▶ _PROBLEM TO WORK ON_
Render all of the rows below as a Markdown table with two columns, No. and Entry. Number each non-blank line in order, put its text beside the number, and omit blank lines.

▶ _SUPPLIED MATERIAL_

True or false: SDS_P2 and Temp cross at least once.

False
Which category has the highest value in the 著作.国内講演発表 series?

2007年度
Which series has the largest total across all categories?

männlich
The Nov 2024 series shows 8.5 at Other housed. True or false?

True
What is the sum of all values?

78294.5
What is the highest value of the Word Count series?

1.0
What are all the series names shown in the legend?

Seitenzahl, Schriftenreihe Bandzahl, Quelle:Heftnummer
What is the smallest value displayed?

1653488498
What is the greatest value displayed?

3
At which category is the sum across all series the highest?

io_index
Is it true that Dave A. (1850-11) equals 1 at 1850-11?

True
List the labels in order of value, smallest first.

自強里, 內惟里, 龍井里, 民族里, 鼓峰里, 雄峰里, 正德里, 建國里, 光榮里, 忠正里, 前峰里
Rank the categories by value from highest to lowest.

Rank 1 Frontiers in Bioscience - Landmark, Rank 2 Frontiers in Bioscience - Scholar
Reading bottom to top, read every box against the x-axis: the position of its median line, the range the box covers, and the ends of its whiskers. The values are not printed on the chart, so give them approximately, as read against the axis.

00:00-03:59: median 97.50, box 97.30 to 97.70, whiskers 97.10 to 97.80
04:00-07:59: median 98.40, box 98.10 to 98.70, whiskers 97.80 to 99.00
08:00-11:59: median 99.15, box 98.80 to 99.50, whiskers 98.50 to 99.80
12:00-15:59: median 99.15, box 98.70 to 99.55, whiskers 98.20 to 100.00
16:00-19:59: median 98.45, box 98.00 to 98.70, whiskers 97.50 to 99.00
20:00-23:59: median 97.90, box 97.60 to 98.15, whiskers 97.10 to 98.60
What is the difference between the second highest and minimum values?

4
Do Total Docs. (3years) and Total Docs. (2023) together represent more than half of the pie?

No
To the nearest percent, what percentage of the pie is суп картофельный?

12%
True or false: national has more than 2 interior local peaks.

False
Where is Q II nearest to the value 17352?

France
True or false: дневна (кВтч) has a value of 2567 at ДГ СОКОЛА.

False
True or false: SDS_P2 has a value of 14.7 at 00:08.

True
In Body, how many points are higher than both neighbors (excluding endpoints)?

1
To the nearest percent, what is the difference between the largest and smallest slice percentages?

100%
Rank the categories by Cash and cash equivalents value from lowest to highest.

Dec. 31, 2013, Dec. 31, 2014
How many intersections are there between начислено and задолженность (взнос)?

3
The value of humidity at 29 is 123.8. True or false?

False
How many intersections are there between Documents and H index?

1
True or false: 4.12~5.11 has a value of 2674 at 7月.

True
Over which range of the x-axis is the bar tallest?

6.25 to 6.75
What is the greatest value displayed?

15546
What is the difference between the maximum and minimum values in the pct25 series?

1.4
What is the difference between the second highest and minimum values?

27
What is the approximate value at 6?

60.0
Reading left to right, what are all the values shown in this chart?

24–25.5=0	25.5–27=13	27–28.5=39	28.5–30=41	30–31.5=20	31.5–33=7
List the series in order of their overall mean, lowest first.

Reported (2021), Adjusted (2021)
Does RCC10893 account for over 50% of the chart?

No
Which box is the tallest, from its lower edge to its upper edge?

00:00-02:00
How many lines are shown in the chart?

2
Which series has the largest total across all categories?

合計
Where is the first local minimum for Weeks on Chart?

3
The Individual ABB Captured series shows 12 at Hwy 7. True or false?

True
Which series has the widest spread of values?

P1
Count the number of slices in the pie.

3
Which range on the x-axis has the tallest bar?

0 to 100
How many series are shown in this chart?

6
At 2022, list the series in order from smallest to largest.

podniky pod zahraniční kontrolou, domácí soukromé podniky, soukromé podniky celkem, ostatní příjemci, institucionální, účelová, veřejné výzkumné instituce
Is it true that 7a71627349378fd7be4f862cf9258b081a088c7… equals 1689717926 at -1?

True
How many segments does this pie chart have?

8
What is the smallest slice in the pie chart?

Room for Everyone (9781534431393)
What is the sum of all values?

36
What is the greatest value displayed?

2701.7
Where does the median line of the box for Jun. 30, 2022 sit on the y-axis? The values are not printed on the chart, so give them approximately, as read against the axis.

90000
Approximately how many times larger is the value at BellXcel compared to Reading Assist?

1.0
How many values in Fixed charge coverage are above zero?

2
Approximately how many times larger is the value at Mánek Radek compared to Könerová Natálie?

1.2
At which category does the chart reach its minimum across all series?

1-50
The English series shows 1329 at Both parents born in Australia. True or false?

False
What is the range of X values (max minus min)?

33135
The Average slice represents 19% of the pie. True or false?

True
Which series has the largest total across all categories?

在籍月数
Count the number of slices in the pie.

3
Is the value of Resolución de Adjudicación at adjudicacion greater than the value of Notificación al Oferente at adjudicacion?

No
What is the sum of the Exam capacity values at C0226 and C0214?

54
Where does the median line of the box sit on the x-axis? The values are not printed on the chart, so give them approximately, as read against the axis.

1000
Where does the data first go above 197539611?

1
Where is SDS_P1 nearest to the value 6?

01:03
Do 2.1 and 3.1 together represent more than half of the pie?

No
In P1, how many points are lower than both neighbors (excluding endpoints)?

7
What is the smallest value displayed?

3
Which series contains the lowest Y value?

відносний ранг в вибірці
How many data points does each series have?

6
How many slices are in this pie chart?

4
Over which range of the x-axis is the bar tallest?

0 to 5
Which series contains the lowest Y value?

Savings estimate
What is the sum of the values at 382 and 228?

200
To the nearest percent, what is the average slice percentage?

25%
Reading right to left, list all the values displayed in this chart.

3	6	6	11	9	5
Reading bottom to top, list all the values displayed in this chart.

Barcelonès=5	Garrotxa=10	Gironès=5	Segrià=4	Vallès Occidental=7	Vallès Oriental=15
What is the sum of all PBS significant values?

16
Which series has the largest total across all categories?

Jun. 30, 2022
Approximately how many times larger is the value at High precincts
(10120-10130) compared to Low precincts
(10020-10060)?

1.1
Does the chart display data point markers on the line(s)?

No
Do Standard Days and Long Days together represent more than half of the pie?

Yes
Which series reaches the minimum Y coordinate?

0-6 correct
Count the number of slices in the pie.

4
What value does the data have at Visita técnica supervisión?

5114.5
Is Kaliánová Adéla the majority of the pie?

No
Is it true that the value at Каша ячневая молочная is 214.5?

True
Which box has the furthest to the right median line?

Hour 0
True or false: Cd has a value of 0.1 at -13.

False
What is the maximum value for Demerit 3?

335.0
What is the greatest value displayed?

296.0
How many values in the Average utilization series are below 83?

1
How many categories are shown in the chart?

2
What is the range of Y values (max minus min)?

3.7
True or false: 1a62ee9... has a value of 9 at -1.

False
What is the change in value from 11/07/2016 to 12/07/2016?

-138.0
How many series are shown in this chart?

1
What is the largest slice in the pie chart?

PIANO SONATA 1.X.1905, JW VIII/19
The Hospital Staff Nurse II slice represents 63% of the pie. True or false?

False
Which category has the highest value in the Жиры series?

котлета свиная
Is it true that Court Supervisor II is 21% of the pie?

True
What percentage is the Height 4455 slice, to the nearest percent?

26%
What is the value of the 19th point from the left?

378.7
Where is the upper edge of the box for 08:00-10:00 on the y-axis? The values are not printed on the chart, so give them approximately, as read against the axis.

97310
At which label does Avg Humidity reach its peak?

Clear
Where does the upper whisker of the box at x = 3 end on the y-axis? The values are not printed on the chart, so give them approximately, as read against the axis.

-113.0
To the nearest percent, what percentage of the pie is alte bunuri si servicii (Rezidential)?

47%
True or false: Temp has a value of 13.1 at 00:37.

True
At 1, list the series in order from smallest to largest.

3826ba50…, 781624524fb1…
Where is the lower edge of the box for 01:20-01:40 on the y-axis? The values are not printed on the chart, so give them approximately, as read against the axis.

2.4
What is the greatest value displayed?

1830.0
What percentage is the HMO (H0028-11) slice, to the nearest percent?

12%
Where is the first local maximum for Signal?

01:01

▶ _WRITTEN RESPONSE_
| No. | Entry |
|---|---|
| 1 | True or false: SDS_P2 and Temp cross at least once. |
| 2 | False |
| 3 | Which category has the highest value in the 著作.国内講演発表 series? |
| 4 | 2007年度 |
| 5 | Which series has the largest total across all categories? |
| 6 | männlich |
| 7 | The Nov 2024 series shows 8.5 at Other housed. True or false? |
| 8 | True |
| 9 | What is the sum of all values? |
| 10 | 78294.5 |
| 11 | What is the highest value of the Word Count series? |
| 12 | 1.0 |
| 13 | What are all the series names shown in the legend? |
| 14 | Seitenzahl, Schriftenreihe Bandzahl, Quelle:Heftnummer |
| 15 | What is the smallest value displayed? |
| 16 | 1653488498 |
| 17 | What is the greatest value displayed? |
| 18 | 3 |
| 19 | At which category is the sum across all series the highest? |
| 20 | io_index |
| 21 | Is it true that Dave A. (1850-11) equals 1 at 1850-11? |
| 22 | True |
| 23 | List the labels in order of value, smallest first. |
| 24 | 自強里, 內惟里, 龍井里, 民族里, 鼓峰里, 雄峰里, 正德里, 建國里, 光榮里, 忠正里, 前峰里 |
| 25 | Rank the categories by value from highest to lowest. |
| 26 | Rank 1 Frontiers in Bioscience - Landmark, Rank 2 Frontiers in Bioscience - Scholar |
| 27 | Reading bottom to top, read every box against the x-axis: the position of its median line, the range the box covers, and the ends of its whiskers. The values are not printed on the chart, so give them approximately, as read against the axis. |
| 28 | 00:00-03:59: median 97.50, box 97.30 to 97.70, whiskers 97.10 to 97.80 |
| 29 | 04:00-07:59: median 98.40, box 98.10 to 98.70, whiskers 97.80 to 99.00 |
| 30 | 08:00-11:59: median 99.15, box 98.80 to 99.50, whiskers 98.50 to 99.80 |
| 31 | 12:00-15:59: median 99.15, box 98.70 to 99.55, whiskers 98.20 to 100.00 |
| 32 | 16:00-19:59: median 98.45, box 98.00 to 98.70, whiskers 97.50 to 99.00 |
| 33 | 20:00-23:59: median 97.90, box 97.60 to 98.15, whiskers 97.10 to 98.60 |
| 34 | What is the difference between the second highest and minimum values? |
| 35 | 4 |
| 36 | Do Total Docs. (3years) and Total Docs. (2023) together represent more than half of the pie? |
| 37 | No |
| 38 | To the nearest percent, what percentage of the pie is суп картофельный? |
| 39 | 12% |
| 40 | True or false: national has more than 2 interior local peaks. |
| 41 | False |
| 42 | Where is Q II nearest to the value 17352? |
| 43 | France |
| 44 | True or false: дневна (кВтч) has a value of 2567 at ДГ СОКОЛА. |
| 45 | False |
| 46 | True or false: SDS_P2 has a value of 14.7 at 00:08. |
| 47 | True |
| 48 | In Body, how many points are higher than both neighbors (excluding endpoints)? |
| 49 | 1 |
| 50 | To the nearest percent, what is the difference between the largest and smallest slice percentages? |
| 51 | 100% |
| 52 | Rank the categories by Cash and cash equivalents value from lowest to highest. |
| 53 | Dec. 31, 2013, Dec. 31, 2014 |
| 54 | How many intersections are there between начислено and задолженность (взнос)? |
| 55 | 3 |
| 56 | The value of humidity at 29 is 123.8. True or false? |
| 57 | False |
| 58 | How many intersections are there between Documents and H index? |
| 59 | 1 |
| 60 | True or false: 4.12~5.11 has a value of 2674 at 7月. |
| 61 | True |
| 62 | Over which range of the x-axis is the bar tallest? |
| 63 | 6.25 to 6.75 |
| 64 | What is the greatest value displayed? |
| 65 | 15546 |
| 66 | What is the difference between the maximum and minimum values in the pct25 series? |
| 67 | 1.4 |
| 68 | What is the difference between the second highest and minimum values? |
| 69 | 27 |
| 70 | What is the approximate value at 6? |
| 71 | 60.0 |
| 72 | Reading left to right, what are all the values shown in this chart? |
| 73 | 24–25.5=0	25.5–27=13	27–28.5=39	28.5–30=41	30–31.5=20	31.5–33=7 |
| 74 | List the series in order of their overall mean, lowest first. |
| 75 | Reported (2021), Adjusted (2021) |
| 76 | Does RCC10893 account for over 50% of the chart? |
| 77 | No |
| 78 | Which box is the tallest, from its lower edge to its upper edge? |
| 79 | 00:00-02:00 |
| 80 | How many lines are shown in the chart? |
| 81 | 2 |
| 82 | Which series has the largest total across all categories? |
| 83 | 合計 |
| 84 | Where is the first local minimum for Weeks on Chart? |
| 85 | 3 |
| 86 | The Individual ABB Captured series shows 12 at Hwy 7. True or false? |
| 87 | True |
| 88 | Which series has the widest spread of values? |
| 89 | P1 |
| 90 | Count the number of slices in the pie. |
| 91 | 3 |
| 92 | Which range on the x-axis has the tallest bar? |
| 93 | 0 to 100 |
| 94 | How many series are shown in this chart? |
| 95 | 6 |
| 96 | At 2022, list the series in order from smallest to largest. |
| 97 | podniky pod zahraniční kontrolou, domácí soukromé podniky, soukromé podniky celkem, ostatní příjemci, institucionální, účelová, veřejné výzkumné instituce |
| 98 | Is it true that 7a71627349378fd7be4f862cf9258b081a088c7… equals 1689717926 at -1? |
| 99 | True |
| 100 | How many segments does this pie chart have? |
| 101 | 8 |
| 102 | What is the smallest slice in the pie chart? |
| 103 | Room for Everyone (9781534431393) |
| 104 | What is the sum of all values? |
| 105 | 36 |
| 106 | What is the greatest value displayed? |
| 107 | 2701.7 |
| 108 | Where does the median line of the box for Jun. 30, 2022 sit on the y-axis? The values are not printed on the chart, so give them approximately, as read against the axis. |
| 109 | 90000 |
| 110 | Approximately how many times larger is the value at BellXcel compared to Reading Assist? |
| 111 | 1.0 |
| 112 | How many values in Fixed charge coverage are above zero? |
| 113 | 2 |
| 114 | Approximately how many times larger is the value at Mánek Radek compared to Könerová Natálie? |
| 115 | 1.2 |
| 116 | At which category does the chart reach its minimum across all series? |
| 117 | 1-50 |
| 118 | The English series shows 1329 at Both parents born in Australia. True or false? |
| 119 | False |
| 120 | What is the range of X values (max minus min)? |
| 121 | 33135 |
| 122 | The Average slice represents 19% of the pie. True or false? |
| 123 | True |
| 124 | Which series has the largest total across all categories? |
| 125 | 在籍月数 |
| 126 | Count the number of slices in the pie. |
| 127 | 3 |
| 128 | Is the value of Resolución de Adjudicación at adjudicacion greater than the value of Notificación al Oferente at adjudicacion? |
| 129 | No |
| 130 | What is the sum of the Exam capacity values at C0226 and C0214? |
| 131 | 54 |
| 132 | Where does the median line of the box sit on the x-axis? The values are not printed on the chart, so give them approximately, as read against the axis. |
| 133 | 1000 |
| 134 | Where does the data first go above 197539611? |
| 135 | 1 |
| 136 | Where is SDS_P1 nearest to the value 6? |
| 137 | 01:03 |
| 138 | Do 2.1 and 3.1 together represent more than half of the pie? |
| 139 | No |
| 140 | In P1, how many points are lower than both neighbors (excluding endpoints)? |
| 141 | 7 |
| 142 | What is the smallest value displayed? |
| 143 | 3 |
| 144 | Which series contains the lowest Y value? |
| 145 | відносний ранг в вибірці |
| 146 | How many data points does each series have? |
| 147 | 6 |
| 148 | How many slices are in this pie chart? |
| 149 | 4 |
| 150 | Over which range of the x-axis is the bar tallest? |
| 151 | 0 to 5 |
| 152 | Which series contains the lowest Y value? |
| 153 | Savings estimate |
| 154 | What is the sum of the values at 382 and 228? |
| 155 | 200 |
| 156 | To the nearest percent, what is the average slice percentage? |
| 157 | 25% |
| 158 | Reading right to left, list all the values displayed in this chart. |
| 159 | 3	6	6	11	9	5 |
| 160 | Reading bottom to top, list all the values displayed in this chart. |
| 161 | Barcelonès=5	Garrotxa=10	Gironès=5	Segrià=4	Vallès Occidental=7	Vallès Oriental=15 |
| 162 | What is the sum of all PBS significant values? |
| 163 | 16 |
| 164 | Which series has the largest total across all categories? |
| 165 | Jun. 30, 2022 |
| 166 | Approximately how many times larger is the value at High precincts |
| 167 | (10120-10130) compared to Low precincts |
| 168 | (10020-10060)? |
| 169 | 1.1 |
| 170 | Does the chart display data point markers on the line(s)? |
| 171 | No |
| 172 | Do Standard Days and Long Days together represent more than half of the pie? |
| 173 | Yes |
| 174 | Which series reaches the minimum Y coordinate? |
| 175 | 0-6 correct |
| 176 | Count the number of slices in the pie. |
| 177 | 4 |
| 178 | What value does the data have at Visita técnica supervisión? |
| 179 | 5114.5 |
| 180 | Is Kaliánová Adéla the majority of the pie? |
| 181 | No |
| 182 | Is it true that the value at Каша ячневая молочная is 214.5? |
| 183 | True |
| 184 | Which box has the furthest to the right median line? |
| 185 | Hour 0 |
| 186 | True or false: Cd has a value of 0.1 at -13. |
| 187 | False |
| 188 | What is the maximum value for Demerit 3? |
| 189 | 335.0 |
| 190 | What is the greatest value displayed? |
| 191 | 296.0 |
| 192 | How many values in the Average utilization series are below 83? |
| 193 | 1 |
| 194 | How many categories are shown in the chart? |
| 195 | 2 |
| 196 | What is the range of Y values (max minus min)? |
| 197 | 3.7 |
| 198 | True or false: 1a62ee9... has a value of 9 at -1. |
| 199 | False |
| 200 | What is the change in value from 11/07/2016 to 12/07/2016? |
| 201 | -138.0 |
| 202 | How many series are shown in this chart? |
| 203 | 1 |
| 204 | What is the largest slice in the pie chart? |
| 205 | PIANO SONATA 1.X.1905, JW VIII/19 |
| 206 | The Hospital Staff Nurse II slice represents 63% of the pie. True or false? |
| 207 | False |
| 208 | Which category has the highest value in the Жиры series? |
| 209 | котлета свиная |
| 210 | Is it true that Court Supervisor II is 21% of the pie? |
| 211 | True |
| 212 | What percentage is the Height 4455 slice, to the nearest percent? |
| 213 | 26% |
| 214 | What is the value of the 19th point from the left? |
| 215 | 378.7 |
| 216 | Where is the upper edge of the box for 08:00-10:00 on the y-axis? The values are not printed on the chart, so give them approximately, as read against the axis. |
| 217 | 97310 |
| 218 | At which label does Avg Humidity reach its peak? |
| 219 | Clear |
| 220 | Where does the upper whisker of the box at x = 3 end on the y-axis? The values are not printed on the chart, so give them approximately, as read against the axis. |
| 221 | -113.0 |
| 222 | To the nearest percent, what percentage of the pie is alte bunuri si servicii (Rezidential)? |
| 223 | 47% |
| 224 | True or false: Temp has a value of 13.1 at 00:37. |
| 225 | True |
| 226 | At 1, list the series in order from smallest to largest. |
| 227 | 3826ba50…, 781624524fb1… |
| 228 | Where is the lower edge of the box for 01:20-01:40 on the y-axis? The values are not printed on the chart, so give them approximately, as read against the axis. |
| 229 | 2.4 |
| 230 | What is the greatest value displayed? |
| 231 | 1830.0 |
| 232 | What percentage is the HMO (H0028-11) slice, to the nearest percent? |
| 233 | 12% |
| 234 | Where is the first local maximum for Signal? |
| 235 | 01:01 |